If you are like most businesses in Alberta, we are as busy as ever, which makes this leadership blog pretty helpful for all of us. This blog ties to “better connecting” with others using the “catch the ball” technique.
As a manager at any level, we are continually faced with making decisions and listening to the valuable feedback from our co-workers, other leaders, partners, and vendors. In an expanding and growing business, the pressure to perform and deliver results as expeditiously as possible is extremely high. You may feel that you have to get your opinions out there as quickly as possible just to keep up with the chaos! Well, let me introduce you to a term a former CEO taught me…… he said…. “Andy, sometimes you just need to catch the ball…”
I was like…. What? People need to keep up… we have lots to do and never enough time to do it.
Now this was over 10 years ago and I have matured significantly in my leadership style, but recently, I was reminded of that lesson from over 10 years ago.
Let me explain.
The catch the ball analogy is a reference to the game we play when attempting to communicate. We have a sender (the thrower) and a receiver (the catcher). Generally, the sender says something (i.e. throws the ball) and the receiver then listens to what the sender said. Now, here is where it gets interesting. In a calm environment, this works very well. Kinda like playing catch with your son or a friend. The ball goes back and forth and we are generally having fun with the friendly banter…. Back and forth and back and forth – healthy discussions.
Now, let me introduce some new ingredients — we’ll call them business obstacles:
- Firstly: let’s add personality types — extroverts vs introverts, thinkers vs risk takers, leaders vs supporters, practical vs theoretical
- Secondly: let’s add passionate people to the mix. I’m talking about people that can offer experiences outside their core role. For example, I know everyone in an organization has an opinion about a website. Right from artistic creation and layout to the messaging around it and what should be emphasized. Try talking with delivery people and sales people and management. Each group will have a very passionate opinion about everything.
- Thirdly: let’s add expectations… last I checked there are 100 or more different ways to climb Mount Everest, but depending on whom you talk to, their way seems the best.
I’m sure some of you are starting to laugh by this moment, as you can see this as the beginning to disaster.
My former CEO said just catch the ball and here is what he meant…
Sometimes you don’t need to throw the ball back to the sender. Sometimes just catching it is enough. Imagine if you threw the ball back right away and the sender wasn’t expecting it? You can potentially nail him in the head! Then, you got one hell of an angry person and he might be throwing something else at you that has nothing to do with the original ball he threw. Result = angry person and regretful comments — in some cases career limiting comments.
Now, even if the sender caught the ball you threw back, the sender might feel that you are not listening to them.

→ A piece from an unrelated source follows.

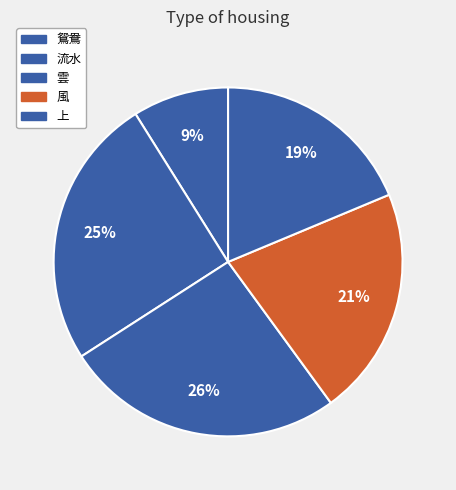

Is there a majority slice in this chart?

No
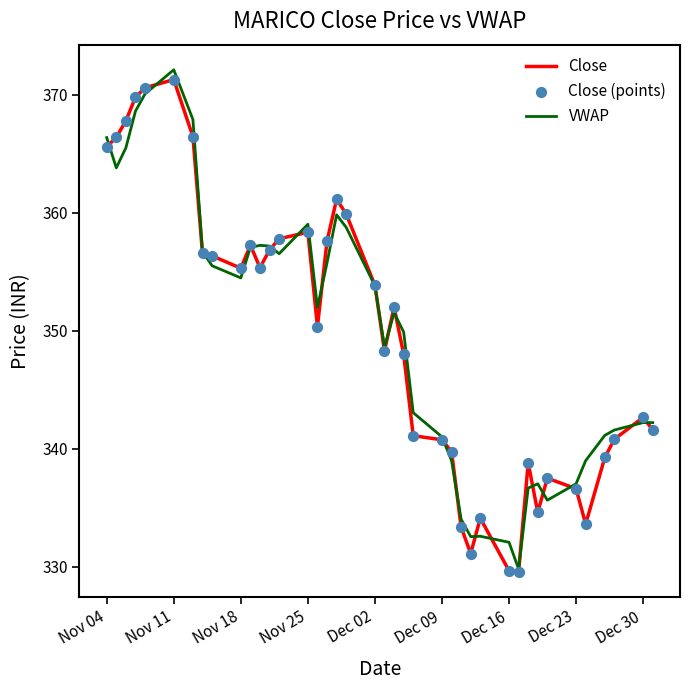

What is the highest value of the Close series?

371.3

He might think you are opinionated and are not a good listener. What I have realized here is that it doesn’t matter if you have the right solution/answer to the question. The fact that you gave an answer so quickly results in a situation that people don’t feel heard. It doesn’t matter that the topic is something you have been thinking of for months…. they don’t know that! This is where emotional hi-jacking can take place too.
It has been my experience that if I practice catching the ball more often….. looking at it and thinking about what the sender was trying to communicate with me, my actions result in better connection with others. Even though I might end up saying what I would have said right away, holding the ball for 1 hour or 1 day gave me time to “respect” what the sender was saying, allowed any hostile emotions to subside, and ultimately made the sender feel that I am listening to him/her. Surprisingly, there are times that my answer changes given more time to reflect on what the sender is truly saying. Sometimes asking clarifying questions will help me better understand the root problem as well. How many times have each of us offered an answer quickly, just to find out that we were answering the wrong question!
So, my esteemed followers. Lets’ try catching the ball more instead of being in a hurry to throw it back. We’ll probably be more productive in our leadership lives if we do this simple technique. The only alternative to this is to do “damage” control if/when things go sideways. Trust me…. If we apply this at home, we will have a better relationship with our spouses as well. I think a book called Men are from Mars and Women are from Venus… comes to mind. LOL
Lessons learned from a happily married man with a relatively good business career:
- Doesn’t matter if you have the right answer. It’s about managing the perception of being a good listener.
- Slowness is OK for the greater good —- Patience will be tested but can lead to greater trust
- Time will allow parties to get in control of their emotions.
Thanks for listening and if you have found this valuable, please share this blog with others!
Leadership Quote of the Month:
“You don’t have to swing at everything–you can wait for your pitch.” – Warren Buffett
Have an awesome day and make a difference!